[Dataset items]
<<<<
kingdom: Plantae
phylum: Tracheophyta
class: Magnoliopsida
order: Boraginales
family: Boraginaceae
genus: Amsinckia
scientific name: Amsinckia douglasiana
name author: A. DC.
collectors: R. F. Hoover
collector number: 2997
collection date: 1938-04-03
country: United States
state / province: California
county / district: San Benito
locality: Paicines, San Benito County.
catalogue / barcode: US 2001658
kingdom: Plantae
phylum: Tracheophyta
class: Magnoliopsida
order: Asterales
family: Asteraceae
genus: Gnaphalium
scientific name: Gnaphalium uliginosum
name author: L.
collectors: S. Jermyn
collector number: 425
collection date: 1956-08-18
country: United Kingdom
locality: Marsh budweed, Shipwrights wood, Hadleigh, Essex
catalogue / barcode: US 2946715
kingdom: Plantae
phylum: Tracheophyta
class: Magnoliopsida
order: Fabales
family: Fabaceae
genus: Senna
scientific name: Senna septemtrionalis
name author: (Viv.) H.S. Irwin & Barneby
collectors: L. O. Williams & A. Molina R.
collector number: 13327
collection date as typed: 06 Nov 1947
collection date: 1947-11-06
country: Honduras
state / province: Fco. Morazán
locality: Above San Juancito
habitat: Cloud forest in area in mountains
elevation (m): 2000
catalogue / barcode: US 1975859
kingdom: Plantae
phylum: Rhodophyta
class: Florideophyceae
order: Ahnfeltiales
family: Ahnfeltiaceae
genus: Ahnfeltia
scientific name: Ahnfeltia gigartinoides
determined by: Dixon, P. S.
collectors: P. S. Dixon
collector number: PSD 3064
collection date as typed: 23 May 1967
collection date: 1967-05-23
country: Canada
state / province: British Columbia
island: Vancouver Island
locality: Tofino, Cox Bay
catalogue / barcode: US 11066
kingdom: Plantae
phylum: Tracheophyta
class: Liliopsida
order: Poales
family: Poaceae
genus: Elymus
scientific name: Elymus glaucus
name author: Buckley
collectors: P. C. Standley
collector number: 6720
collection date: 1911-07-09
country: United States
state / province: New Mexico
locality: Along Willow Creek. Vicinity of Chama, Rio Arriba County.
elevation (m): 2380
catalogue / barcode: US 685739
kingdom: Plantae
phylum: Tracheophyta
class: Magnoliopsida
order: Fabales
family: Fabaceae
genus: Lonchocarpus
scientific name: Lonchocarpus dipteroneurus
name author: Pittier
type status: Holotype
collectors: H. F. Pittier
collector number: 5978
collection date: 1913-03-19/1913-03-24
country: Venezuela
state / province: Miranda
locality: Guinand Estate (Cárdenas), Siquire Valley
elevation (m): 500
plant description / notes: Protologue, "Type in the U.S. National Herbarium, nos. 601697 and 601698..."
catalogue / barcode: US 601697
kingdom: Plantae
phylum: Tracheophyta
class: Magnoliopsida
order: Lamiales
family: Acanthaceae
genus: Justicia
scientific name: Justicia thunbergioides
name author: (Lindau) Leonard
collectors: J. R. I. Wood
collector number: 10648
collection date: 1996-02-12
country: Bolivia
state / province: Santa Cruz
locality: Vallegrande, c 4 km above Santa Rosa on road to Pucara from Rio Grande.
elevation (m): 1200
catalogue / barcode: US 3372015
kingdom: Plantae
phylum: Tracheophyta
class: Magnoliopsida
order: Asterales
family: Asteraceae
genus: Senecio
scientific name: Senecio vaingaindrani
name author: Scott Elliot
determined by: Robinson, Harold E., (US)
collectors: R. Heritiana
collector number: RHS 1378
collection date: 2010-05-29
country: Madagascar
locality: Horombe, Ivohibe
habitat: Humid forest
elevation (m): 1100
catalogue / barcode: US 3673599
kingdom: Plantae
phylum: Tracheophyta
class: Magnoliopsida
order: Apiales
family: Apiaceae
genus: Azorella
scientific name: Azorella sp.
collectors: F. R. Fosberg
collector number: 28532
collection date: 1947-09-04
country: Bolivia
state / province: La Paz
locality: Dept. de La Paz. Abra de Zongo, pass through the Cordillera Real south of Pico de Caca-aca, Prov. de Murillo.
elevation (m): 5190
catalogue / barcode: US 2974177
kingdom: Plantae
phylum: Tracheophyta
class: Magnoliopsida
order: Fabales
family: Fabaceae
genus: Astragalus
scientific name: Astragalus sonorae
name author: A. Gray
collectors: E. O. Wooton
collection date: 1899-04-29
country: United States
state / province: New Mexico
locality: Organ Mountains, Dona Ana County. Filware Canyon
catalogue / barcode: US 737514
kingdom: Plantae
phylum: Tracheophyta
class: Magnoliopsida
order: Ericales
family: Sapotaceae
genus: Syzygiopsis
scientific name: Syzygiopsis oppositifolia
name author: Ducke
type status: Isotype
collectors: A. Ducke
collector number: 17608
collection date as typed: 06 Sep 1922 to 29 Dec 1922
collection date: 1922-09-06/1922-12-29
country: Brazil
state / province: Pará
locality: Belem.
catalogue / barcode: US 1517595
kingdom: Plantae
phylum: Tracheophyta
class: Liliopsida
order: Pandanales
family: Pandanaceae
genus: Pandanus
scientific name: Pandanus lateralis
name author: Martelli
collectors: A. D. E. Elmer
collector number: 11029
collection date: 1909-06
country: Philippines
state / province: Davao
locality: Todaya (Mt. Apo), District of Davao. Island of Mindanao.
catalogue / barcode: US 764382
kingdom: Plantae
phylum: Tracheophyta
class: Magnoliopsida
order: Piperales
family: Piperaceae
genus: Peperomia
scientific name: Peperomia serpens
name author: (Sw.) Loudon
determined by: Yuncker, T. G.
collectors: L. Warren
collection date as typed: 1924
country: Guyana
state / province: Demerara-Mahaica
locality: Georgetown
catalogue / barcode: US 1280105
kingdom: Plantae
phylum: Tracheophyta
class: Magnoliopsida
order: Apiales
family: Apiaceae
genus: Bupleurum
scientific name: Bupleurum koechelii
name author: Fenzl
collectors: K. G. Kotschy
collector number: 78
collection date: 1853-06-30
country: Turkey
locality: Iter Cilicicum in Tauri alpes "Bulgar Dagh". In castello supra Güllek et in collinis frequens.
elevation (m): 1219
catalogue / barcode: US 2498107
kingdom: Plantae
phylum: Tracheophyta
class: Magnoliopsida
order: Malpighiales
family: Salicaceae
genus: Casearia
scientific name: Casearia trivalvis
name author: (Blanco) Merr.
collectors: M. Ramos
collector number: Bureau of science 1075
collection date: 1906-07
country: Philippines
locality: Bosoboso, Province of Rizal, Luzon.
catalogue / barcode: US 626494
>>>>
▶ _Exercise task_: Reproduce all of these records line for line, with no changes.

▶ _Task response_:
kingdom: Plantae
phylum: Tracheophyta
class: Magnoliopsida
order: Boraginales
family: Boraginaceae
genus: Amsinckia
scientific name: Amsinckia douglasiana
name author: A. DC.
collectors: R. F. Hoover
collector number: 2997
collection date: 1938-04-03
country: United States
state / province: California
county / district: San Benito
locality: Paicines, San Benito County.
catalogue / barcode: US 2001658
kingdom: Plantae
phylum: Tracheophyta
class: Magnoliopsida
order: Asterales
family: Asteraceae
genus: Gnaphalium
scientific name: Gnaphalium uliginosum
name author: L.
collectors: S. Jermyn
collector number: 425
collection date: 1956-08-18
country: United Kingdom
locality: Marsh budweed, Shipwrights wood, Hadleigh, Essex
catalogue / barcode: US 2946715
kingdom: Plantae
phylum: Tracheophyta
class: Magnoliopsida
order: Fabales
family: Fabaceae
genus: Senna
scientific name: Senna septemtrionalis
name author: (Viv.) H.S. Irwin & Barneby
collectors: L. O. Williams & A. Molina R.
collector number: 13327
collection date as typed: 06 Nov 1947
collection date: 1947-11-06
country: Honduras
state / province: Fco. Morazán
locality: Above San Juancito
habitat: Cloud forest in area in mountains
elevation (m): 2000
catalogue / barcode: US 1975859
kingdom: Plantae
phylum: Rhodophyta
class: Florideophyceae
order: Ahnfeltiales
family: Ahnfeltiaceae
genus: Ahnfeltia
scientific name: Ahnfeltia gigartinoides
determined by: Dixon, P. S.
collectors: P. S. Dixon
collector number: PSD 3064
collection date as typed: 23 May 1967
collection date: 1967-05-23
country: Canada
state / province: British Columbia
island: Vancouver Island
locality: Tofino, Cox Bay
catalogue / barcode: US 11066
kingdom: Plantae
phylum: Tracheophyta
class: Liliopsida
order: Poales
family: Poaceae
genus: Elymus
scientific name: Elymus glaucus
name author: Buckley
collectors: P. C. Standley
collector number: 6720
collection date: 1911-07-09
country: United States
state / province: New Mexico
locality: Along Willow Creek. Vicinity of Chama, Rio Arriba County.
elevation (m): 2380
catalogue / barcode: US 685739
kingdom: Plantae
phylum: Tracheophyta
class: Magnoliopsida
order: Fabales
family: Fabaceae
genus: Lonchocarpus
scientific name: Lonchocarpus dipteroneurus
name author: Pittier
type status: Holotype
collectors: H. F. Pittier
collector number: 5978
collection date: 1913-03-19/1913-03-24
country: Venezuela
state / province: Miranda
locality: Guinand Estate (Cárdenas), Siquire Valley
elevation (m): 500
plant description / notes: Protologue, "Type in the U.S. National Herbarium, nos. 601697 and 601698..."
catalogue / barcode: US 601697
kingdom: Plantae
phylum: Tracheophyta
class: Magnoliopsida
order: Lamiales
family: Acanthaceae
genus: Justicia
scientific name: Justicia thunbergioides
name author: (Lindau) Leonard
collectors: J. R. I. Wood
collector number: 10648
collection date: 1996-02-12
country: Bolivia
state / province: Santa Cruz
locality: Vallegrande, c 4 km above Santa Rosa on road to Pucara from Rio Grande.
elevation (m): 1200
catalogue / barcode: US 3372015
kingdom: Plantae
phylum: Tracheophyta
class: Magnoliopsida
order: Asterales
family: Asteraceae
genus: Senecio
scientific name: Senecio vaingaindrani
name author: Scott Elliot
determined by: Robinson, Harold E., (US)
collectors: R. Heritiana
collector number: RHS 1378
collection date: 2010-05-29
country: Madagascar
locality: Horombe, Ivohibe
habitat: Humid forest
elevation (m): 1100
catalogue / barcode: US 3673599
kingdom: Plantae
phylum: Tracheophyta
class: Magnoliopsida
order: Apiales
family: Apiaceae
genus: Azorella
scientific name: Azorella sp.
collectors: F. R. Fosberg
collector number: 28532
collection date: 1947-09-04
country: Bolivia
state / province: La Paz
locality: Dept. de La Paz. Abra de Zongo, pass through the Cordillera Real south of Pico de Caca-aca, Prov. de Murillo.
elevation (m): 5190
catalogue / barcode: US 2974177
kingdom: Plantae
phylum: Tracheophyta
class: Magnoliopsida
order: Fabales
family: Fabaceae
genus: Astragalus
scientific name: Astragalus sonorae
name author: A. Gray
collectors: E. O. Wooton
collection date: 1899-04-29
country: United States
state / province: New Mexico
locality: Organ Mountains, Dona Ana County. Filware Canyon
catalogue / barcode: US 737514
kingdom: Plantae
phylum: Tracheophyta
class: Magnoliopsida
order: Ericales
family: Sapotaceae
genus: Syzygiopsis
scientific name: Syzygiopsis oppositifolia
name author: Ducke
type status: Isotype
collectors: A. Ducke
collector number: 17608
collection date as typed: 06 Sep 1922 to 29 Dec 1922
collection date: 1922-09-06/1922-12-29
country: Brazil
state / province: Pará
locality: Belem.
catalogue / barcode: US 1517595
kingdom: Plantae
phylum: Tracheophyta
class: Liliopsida
order: Pandanales
family: Pandanaceae
genus: Pandanus
scientific name: Pandanus lateralis
name author: Martelli
collectors: A. D. E. Elmer
collector number: 11029
collection date: 1909-06
country: Philippines
state / province: Davao
locality: Todaya (Mt. Apo), District of Davao. Island of Mindanao.
catalogue / barcode: US 764382
kingdom: Plantae
phylum: Tracheophyta
class: Magnoliopsida
order: Piperales
family: Piperaceae
genus: Peperomia
scientific name: Peperomia serpens
name author: (Sw.) Loudon
determined by: Yuncker, T. G.
collectors: L. Warren
collection date as typed: 1924
country: Guyana
state / province: Demerara-Mahaica
locality: Georgetown
catalogue / barcode: US 1280105
kingdom: Plantae
phylum: Tracheophyta
class: Magnoliopsida
order: Apiales
family: Apiaceae
genus: Bupleurum
scientific name: Bupleurum koechelii
name author: Fenzl
collectors: K. G. Kotschy
collector number: 78
collection date: 1853-06-30
country: Turkey
locality: Iter Cilicicum in Tauri alpes "Bulgar Dagh". In castello supra Güllek et in collinis frequens.
elevation (m): 1219
catalogue / barcode: US 2498107
kingdom: Plantae
phylum: Tracheophyta
class: Magnoliopsida
order: Malpighiales
family: Salicaceae
genus: Casearia
scientific name: Casearia trivalvis
name author: (Blanco) Merr.
collectors: M. Ramos
collector number: Bureau of science 1075
collection date: 1906-07
country: Philippines
locality: Bosoboso, Province of Rizal, Luzon.
catalogue / barcode: US 626494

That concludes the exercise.